WHAT TO WORK ON: List every header file that the #include lines name in the C++ word-counting passage.
===== DOCUMENT PASSAGE
The solution is to take advantage of basic IOstream functionalities. You may know that the extractor operator >> will extract words from an stream (like std::cin or any other stream) until it hits the next white space.
So reading words is simple:
std::string word{}; std::cin >> word;
will read a complete word from std::cin.
OK, we have a std::string and no stream. But here C++ helps you with the std::istringstream. This will convert a std::string to a stream object. You can then use all iostream functionalities with this stringstream.
Then, for counting elements, following a special requirement, we have a standard algorithm from the C++ library: std::count_if.
It expects a begin and an end iterator. And here we simply using the std::istream_iterator which will call the extractor operator >> for all strings that are in the stream.
WIth a Lambda, given to the std::count_if, we check, if a word meets the required condition.
We will get then a very compact piece of code.
#include <iostream>
#include <sstream>
#include <string>
#include <algorithm>
#include <iterator>
int main() {
// test string
std::string testString{ "day fyyyz" };
// We want to extract words from the string, so, convert string to stream.
==========
===== ROWS
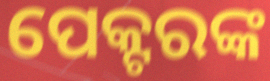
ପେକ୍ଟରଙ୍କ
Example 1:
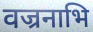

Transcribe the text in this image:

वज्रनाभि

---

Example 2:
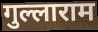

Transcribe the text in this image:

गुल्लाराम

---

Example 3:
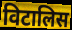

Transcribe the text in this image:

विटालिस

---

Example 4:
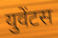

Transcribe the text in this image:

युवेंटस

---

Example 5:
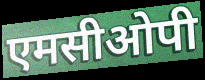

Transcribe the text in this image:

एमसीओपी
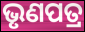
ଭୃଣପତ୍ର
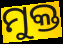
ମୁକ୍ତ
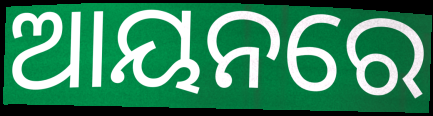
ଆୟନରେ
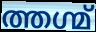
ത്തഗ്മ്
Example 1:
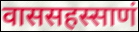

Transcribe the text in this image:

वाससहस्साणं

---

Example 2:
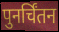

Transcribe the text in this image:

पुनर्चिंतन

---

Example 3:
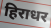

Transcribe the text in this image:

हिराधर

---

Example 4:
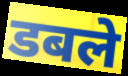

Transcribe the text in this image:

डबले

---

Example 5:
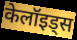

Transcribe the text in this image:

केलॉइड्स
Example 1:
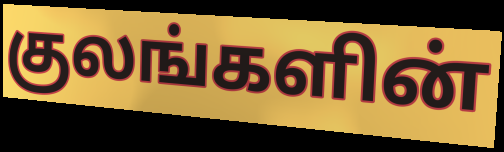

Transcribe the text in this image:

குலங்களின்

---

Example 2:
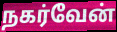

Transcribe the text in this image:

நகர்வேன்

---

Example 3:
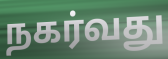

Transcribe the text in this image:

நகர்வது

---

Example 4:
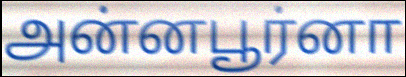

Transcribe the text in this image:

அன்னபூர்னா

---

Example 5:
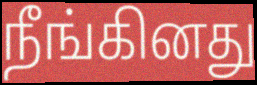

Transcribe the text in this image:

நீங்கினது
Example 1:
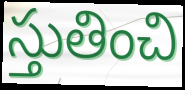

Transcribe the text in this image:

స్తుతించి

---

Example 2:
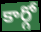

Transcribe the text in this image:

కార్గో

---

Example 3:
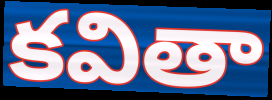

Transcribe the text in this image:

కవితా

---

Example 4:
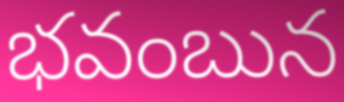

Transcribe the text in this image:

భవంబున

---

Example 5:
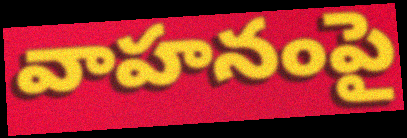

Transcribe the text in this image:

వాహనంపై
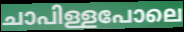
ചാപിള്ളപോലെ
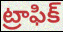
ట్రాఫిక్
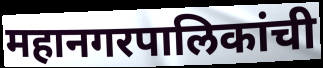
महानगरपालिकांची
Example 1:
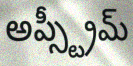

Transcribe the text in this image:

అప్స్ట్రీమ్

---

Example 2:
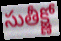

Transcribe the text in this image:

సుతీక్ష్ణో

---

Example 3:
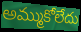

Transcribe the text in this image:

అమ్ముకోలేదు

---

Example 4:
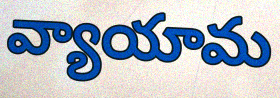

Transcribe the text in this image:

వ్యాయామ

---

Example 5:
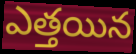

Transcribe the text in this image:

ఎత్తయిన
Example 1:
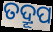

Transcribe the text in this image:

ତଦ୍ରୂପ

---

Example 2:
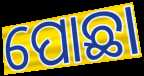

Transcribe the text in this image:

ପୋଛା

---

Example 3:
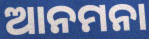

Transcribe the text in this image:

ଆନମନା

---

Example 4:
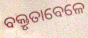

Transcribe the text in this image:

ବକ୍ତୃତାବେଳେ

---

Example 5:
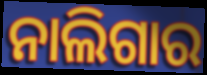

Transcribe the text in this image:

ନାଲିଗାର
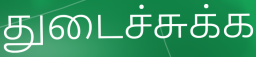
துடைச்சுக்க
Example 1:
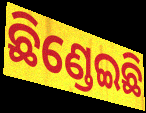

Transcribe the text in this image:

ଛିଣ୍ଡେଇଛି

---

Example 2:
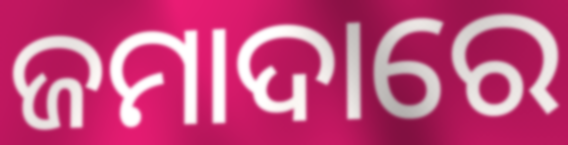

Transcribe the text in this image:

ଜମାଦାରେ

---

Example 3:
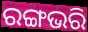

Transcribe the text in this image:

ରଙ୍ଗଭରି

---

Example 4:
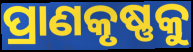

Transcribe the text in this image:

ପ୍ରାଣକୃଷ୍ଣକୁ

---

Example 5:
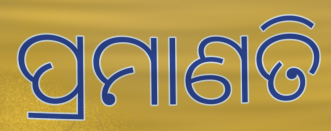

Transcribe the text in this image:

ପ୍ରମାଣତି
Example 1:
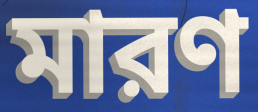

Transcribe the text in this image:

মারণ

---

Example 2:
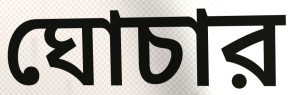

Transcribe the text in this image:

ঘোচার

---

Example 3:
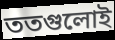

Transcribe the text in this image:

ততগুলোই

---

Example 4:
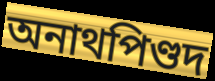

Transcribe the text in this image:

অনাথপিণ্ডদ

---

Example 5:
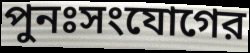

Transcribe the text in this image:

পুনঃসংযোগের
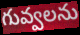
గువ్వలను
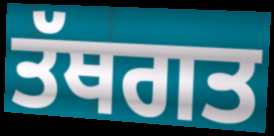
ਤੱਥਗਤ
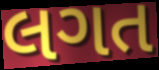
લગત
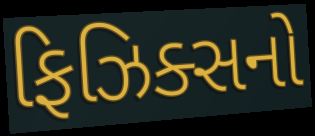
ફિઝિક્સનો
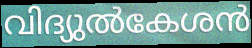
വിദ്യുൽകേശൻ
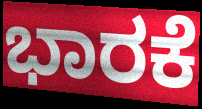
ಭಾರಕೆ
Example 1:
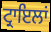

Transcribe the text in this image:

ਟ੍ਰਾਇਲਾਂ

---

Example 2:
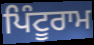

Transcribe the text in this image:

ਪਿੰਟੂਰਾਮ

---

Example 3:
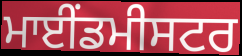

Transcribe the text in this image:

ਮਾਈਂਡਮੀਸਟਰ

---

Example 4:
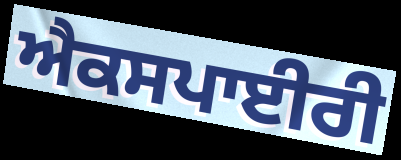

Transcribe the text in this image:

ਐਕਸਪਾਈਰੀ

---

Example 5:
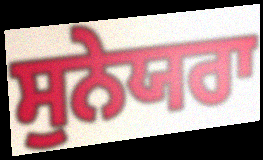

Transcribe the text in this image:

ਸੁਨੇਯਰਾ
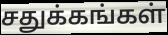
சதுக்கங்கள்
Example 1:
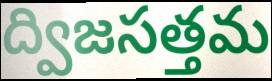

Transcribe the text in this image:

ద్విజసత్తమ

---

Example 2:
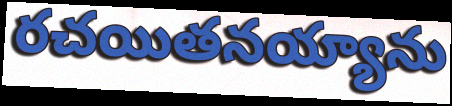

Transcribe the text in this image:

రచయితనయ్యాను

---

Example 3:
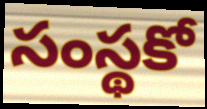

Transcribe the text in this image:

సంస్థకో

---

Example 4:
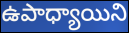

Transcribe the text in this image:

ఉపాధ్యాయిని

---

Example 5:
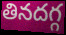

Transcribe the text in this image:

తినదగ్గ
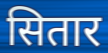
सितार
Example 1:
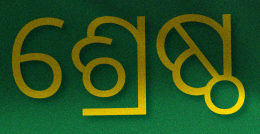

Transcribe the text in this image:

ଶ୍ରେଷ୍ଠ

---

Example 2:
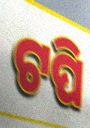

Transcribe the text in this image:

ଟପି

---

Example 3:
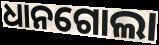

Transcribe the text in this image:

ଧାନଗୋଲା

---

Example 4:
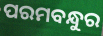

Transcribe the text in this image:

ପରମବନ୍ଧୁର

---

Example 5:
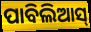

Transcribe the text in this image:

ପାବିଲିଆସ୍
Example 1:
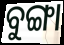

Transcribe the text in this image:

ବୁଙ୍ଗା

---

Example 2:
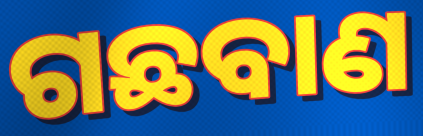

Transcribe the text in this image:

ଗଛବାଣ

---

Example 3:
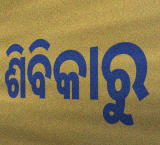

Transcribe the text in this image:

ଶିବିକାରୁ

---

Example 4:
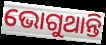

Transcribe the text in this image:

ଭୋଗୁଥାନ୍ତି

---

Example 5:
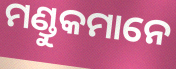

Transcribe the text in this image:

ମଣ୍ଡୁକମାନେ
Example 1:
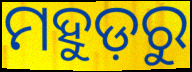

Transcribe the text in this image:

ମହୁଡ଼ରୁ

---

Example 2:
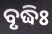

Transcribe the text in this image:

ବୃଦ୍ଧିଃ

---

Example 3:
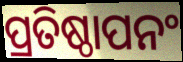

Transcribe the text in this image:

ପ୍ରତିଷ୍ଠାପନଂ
==========
TASK RESPONSE: iostream, sstream, string, algorithm, iterator